- Opening Delimiter -

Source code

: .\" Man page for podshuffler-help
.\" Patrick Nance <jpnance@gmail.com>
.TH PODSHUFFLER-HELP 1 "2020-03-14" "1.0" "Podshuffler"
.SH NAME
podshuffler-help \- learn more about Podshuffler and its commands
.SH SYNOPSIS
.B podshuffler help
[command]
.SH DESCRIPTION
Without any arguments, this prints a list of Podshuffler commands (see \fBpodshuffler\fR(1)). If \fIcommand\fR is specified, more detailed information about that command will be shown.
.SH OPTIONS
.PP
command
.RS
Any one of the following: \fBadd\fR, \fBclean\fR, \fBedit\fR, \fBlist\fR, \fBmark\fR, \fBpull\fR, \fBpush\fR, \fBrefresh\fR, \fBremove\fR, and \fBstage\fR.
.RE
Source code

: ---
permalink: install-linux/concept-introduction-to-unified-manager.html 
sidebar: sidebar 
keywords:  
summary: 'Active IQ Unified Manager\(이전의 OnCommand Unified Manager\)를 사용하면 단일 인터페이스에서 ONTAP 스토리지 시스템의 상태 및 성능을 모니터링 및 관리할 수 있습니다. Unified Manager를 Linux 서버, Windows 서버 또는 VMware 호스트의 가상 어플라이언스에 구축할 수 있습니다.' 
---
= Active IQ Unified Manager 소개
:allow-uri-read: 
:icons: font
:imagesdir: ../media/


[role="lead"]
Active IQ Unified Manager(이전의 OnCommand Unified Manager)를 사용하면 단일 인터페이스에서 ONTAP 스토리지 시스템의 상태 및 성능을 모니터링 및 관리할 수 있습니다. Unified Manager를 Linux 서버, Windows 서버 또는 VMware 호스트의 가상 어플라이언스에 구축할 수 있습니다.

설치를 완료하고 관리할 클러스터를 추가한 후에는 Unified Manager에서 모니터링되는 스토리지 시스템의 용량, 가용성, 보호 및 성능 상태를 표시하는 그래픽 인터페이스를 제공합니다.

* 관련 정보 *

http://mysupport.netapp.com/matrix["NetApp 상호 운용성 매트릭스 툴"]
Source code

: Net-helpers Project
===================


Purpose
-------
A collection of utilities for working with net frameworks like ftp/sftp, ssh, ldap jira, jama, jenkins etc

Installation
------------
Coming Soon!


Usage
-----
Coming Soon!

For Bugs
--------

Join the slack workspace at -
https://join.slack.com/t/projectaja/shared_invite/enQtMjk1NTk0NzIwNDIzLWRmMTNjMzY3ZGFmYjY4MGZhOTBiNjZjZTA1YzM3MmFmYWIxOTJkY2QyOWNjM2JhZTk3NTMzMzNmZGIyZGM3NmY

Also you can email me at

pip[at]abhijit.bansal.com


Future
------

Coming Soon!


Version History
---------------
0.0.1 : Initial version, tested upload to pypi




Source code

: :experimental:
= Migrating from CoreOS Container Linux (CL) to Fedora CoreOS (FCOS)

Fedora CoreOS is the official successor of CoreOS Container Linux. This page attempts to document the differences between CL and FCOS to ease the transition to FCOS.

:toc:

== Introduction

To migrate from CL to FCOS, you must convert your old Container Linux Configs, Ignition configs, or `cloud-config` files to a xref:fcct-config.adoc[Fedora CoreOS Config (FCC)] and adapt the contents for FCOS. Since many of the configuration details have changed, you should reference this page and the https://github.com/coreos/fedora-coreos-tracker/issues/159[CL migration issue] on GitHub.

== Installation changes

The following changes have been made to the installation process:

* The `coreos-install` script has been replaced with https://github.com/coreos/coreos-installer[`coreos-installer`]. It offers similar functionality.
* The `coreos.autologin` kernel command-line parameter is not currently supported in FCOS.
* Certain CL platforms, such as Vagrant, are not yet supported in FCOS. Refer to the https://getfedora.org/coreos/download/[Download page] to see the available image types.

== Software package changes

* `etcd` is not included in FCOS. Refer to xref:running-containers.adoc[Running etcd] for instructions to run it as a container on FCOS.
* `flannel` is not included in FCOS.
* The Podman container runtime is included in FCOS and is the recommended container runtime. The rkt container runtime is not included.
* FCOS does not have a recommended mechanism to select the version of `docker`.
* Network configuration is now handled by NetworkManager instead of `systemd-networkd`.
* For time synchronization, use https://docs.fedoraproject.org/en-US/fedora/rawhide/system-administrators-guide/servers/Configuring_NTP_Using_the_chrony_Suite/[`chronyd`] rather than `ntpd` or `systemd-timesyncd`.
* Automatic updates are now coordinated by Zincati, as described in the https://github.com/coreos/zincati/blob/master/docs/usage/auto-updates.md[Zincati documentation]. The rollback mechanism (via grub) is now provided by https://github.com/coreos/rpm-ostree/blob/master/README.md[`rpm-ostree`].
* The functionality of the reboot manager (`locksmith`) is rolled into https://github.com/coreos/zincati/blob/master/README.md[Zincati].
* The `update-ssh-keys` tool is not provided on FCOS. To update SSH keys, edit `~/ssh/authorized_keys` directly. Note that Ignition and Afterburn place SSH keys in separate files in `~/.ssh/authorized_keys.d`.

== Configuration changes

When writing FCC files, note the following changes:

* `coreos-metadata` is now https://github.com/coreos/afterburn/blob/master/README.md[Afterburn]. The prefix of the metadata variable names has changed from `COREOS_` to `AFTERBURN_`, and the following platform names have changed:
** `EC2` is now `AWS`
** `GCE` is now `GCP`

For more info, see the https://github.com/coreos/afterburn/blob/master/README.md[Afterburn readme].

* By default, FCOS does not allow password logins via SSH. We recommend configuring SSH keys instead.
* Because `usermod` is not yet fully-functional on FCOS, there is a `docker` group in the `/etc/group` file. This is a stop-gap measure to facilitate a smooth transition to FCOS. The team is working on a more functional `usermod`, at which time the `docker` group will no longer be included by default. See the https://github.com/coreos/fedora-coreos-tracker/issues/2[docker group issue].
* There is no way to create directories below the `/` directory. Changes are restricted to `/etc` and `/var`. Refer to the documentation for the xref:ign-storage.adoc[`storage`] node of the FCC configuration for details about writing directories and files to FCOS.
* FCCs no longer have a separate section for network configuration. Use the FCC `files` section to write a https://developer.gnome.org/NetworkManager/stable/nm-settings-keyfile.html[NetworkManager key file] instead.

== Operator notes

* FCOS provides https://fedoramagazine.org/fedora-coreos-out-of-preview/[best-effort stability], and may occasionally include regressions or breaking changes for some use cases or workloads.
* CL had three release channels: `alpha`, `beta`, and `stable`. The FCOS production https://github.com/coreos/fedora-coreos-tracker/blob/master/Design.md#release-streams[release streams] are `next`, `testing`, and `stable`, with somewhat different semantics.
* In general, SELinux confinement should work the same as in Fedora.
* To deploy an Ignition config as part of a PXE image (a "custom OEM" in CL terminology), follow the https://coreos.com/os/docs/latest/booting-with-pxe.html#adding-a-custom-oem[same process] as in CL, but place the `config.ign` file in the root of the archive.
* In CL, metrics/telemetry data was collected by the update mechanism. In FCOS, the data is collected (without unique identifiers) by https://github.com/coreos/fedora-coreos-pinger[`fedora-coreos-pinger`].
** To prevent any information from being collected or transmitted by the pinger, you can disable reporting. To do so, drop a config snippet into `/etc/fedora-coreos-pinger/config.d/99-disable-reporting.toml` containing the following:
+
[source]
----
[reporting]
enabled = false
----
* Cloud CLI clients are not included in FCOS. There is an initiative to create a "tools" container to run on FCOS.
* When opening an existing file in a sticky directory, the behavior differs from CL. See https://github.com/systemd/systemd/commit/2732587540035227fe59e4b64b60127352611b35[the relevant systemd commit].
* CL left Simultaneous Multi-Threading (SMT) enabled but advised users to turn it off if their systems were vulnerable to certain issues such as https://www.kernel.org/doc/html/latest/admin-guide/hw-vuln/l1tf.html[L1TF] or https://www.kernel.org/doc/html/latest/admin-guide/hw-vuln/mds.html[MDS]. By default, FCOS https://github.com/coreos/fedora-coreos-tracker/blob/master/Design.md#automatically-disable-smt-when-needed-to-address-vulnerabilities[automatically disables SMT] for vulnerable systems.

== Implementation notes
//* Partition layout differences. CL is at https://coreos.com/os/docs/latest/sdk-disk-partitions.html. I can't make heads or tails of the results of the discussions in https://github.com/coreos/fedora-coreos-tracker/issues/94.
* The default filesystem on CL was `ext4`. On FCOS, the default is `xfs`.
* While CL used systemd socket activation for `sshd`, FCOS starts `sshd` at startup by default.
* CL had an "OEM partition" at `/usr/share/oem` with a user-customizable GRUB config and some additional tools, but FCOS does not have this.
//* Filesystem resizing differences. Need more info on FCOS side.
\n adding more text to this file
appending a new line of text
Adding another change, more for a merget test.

- Closing Delimiter -

◆ **Task brief**
Look through the material above and pick out each line holding the word "into".

◆ **Exercise output**
* The functionality of the reboot manager (`locksmith`) is rolled into https://github.com/coreos/zincati/blob/master/README.md[Zincati].
** To prevent any information from being collected or transmitted by the pinger, you can disable reporting. To do so, drop a config snippet into `/etc/fedora-coreos-pinger/config.d/99-disable-reporting.toml` containing the following:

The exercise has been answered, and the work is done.